> EXERCISE REQUIREMENTS
Reproduce every line of the records below verbatim, omitting the pictures.

> DATA SUPPLIED

______________________________

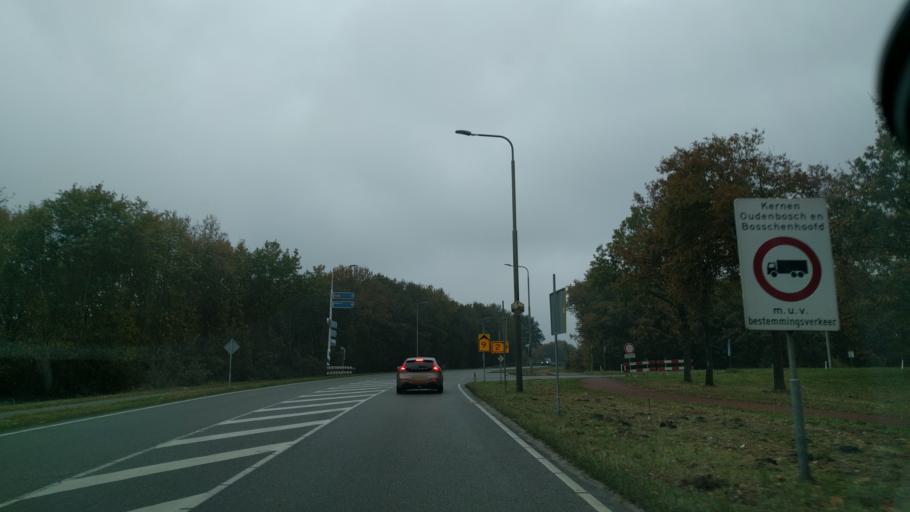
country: NL
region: North Brabant
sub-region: Gemeente Rucphen
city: Rucphen
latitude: 51.5494
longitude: 4.5464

______________________________

> RESPONSE TO THIS EXERCISE
country: NL
region: North Brabant
sub-region: Gemeente Rucphen
city: Rucphen
latitude: 51.5494
longitude: 4.5464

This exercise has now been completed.